Exercise:
Reproduce the passage of the commentary on Minnesota's budget between "Yet despite this" and "is a problem.", inclusive.

Reading passage:

What if the State of Minnesota spent money when it did not have a plan for how to pay for it? This is essentially what Minnesota is doing now–budgeting with a promise or a floating asterisk that spending today will pay for itself in the future. This is the DFL version of Reaganomics from the 1980s all over again.
Asterisk One: The Smoke and Mirrors of Reagan Supply Side
Economics
The Reagan tax cuts were based on a
fiction. The fiction was supply side
economics and the famous Laffer
Curve.
Arthur Laffer at a restaurant drew a
curve on a napkin. He argued that
cutting taxes would eventually spur more investment and therefore the increased
economic growth would pay for itself and therefore no cuts to social-welfare
programs would be needed.
In reality, this was a facade. It a 1980 president debate when then
candidate John Anderson was asked how Reagan could cut taxes and increase
military spending while balancing the budget, he responded it was possible only
with smoke
and mirrors. He was correct.
Eventually Reagan, with Democratic
Party complicity, did cut the top rate on taxes in America, with the affluent
and corporations benefitting the most. David Stockman, his budget director,
recognizing that the cuts would not pay for themselves, indicated in his proposed
budget that there would be $44 billion is future cuts, marked by a “magic
asterisk” in the budget.
What eventually happened is that the
US recession and tax cuts hemorrhaged the US budget, thereby becoming the
cudgel to force additional cuts to social welfare programs.
In effect supply side economics
forced economic choices upon a future Congress and president, the implications
of which we still face more than 40 years later.
Asterisk Two: The
Minnesota Budget
Minnesota has a $17.5 billion
surplus. The source of the revenue is
both one-time federal money tied into Covid relief, the other is taxes.
Covid funding is ending and is not
returning, especially with a divided Congress unlikely to expend more money and
a Republican House looking to cut.
Future tax revenues are not
guaranteed. Fears of recession are
about as the Federal Reserve raises interest rates to slow inflation and fears
of future bank failures are chilling consumer confidence. Moreover, Minnesota’s economy is performing
more slowly than many other states.
Altogether, continued tax revenue along the path Minnesota has recently
experienced is not guaranteed.
Yet despite this the Minnesota DFL,
who hold a trifecta in the state government, are prepared to spend all the
surplus, and then some. It is spending
for many worthy causes, but the sustainability
of the spending is a problem.

Supplied information:
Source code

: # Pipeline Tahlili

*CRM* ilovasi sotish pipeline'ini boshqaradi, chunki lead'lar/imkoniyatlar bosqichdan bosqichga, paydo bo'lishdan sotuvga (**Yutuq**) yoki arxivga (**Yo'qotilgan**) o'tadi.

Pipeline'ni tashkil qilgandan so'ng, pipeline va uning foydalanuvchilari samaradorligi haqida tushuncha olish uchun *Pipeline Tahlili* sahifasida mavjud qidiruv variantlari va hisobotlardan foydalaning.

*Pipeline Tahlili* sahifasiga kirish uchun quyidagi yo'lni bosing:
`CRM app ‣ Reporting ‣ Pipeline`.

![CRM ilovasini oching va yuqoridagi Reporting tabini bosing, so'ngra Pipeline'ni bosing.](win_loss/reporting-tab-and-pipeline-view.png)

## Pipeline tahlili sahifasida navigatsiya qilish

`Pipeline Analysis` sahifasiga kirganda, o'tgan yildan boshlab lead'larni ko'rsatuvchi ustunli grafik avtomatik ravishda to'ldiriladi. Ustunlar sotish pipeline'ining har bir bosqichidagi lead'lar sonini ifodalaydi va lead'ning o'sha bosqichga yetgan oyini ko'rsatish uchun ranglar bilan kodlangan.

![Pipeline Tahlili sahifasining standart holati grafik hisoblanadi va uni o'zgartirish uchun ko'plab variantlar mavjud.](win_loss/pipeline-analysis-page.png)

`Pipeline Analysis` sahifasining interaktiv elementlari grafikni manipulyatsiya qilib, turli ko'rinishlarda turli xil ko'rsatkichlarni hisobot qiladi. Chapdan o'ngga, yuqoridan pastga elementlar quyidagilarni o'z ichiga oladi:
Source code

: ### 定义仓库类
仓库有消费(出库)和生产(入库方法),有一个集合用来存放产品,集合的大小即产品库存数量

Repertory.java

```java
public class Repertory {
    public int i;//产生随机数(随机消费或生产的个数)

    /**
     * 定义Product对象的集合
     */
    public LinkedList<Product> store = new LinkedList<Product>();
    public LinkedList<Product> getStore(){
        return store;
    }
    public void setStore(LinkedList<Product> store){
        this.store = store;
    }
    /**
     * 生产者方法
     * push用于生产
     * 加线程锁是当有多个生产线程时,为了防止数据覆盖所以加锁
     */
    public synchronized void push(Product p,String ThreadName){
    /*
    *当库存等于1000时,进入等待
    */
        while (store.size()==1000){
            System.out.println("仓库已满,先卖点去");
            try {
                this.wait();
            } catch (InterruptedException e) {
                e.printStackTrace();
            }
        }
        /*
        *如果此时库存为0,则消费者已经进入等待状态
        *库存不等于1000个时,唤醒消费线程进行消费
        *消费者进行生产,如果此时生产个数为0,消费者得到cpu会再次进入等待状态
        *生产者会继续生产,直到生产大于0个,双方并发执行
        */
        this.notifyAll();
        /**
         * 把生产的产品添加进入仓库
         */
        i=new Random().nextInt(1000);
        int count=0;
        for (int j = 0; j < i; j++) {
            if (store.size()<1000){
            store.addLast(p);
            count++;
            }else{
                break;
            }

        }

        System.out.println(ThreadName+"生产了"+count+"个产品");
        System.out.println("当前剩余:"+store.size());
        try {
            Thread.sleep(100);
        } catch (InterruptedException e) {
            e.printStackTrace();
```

Exercise solution:
Yet despite this the Minnesota DFL,
who hold a trifecta in the state government, are prepared to spend all the
surplus, and then some. It is spending
for many worthy causes, but the sustainability
of the spending is a problem.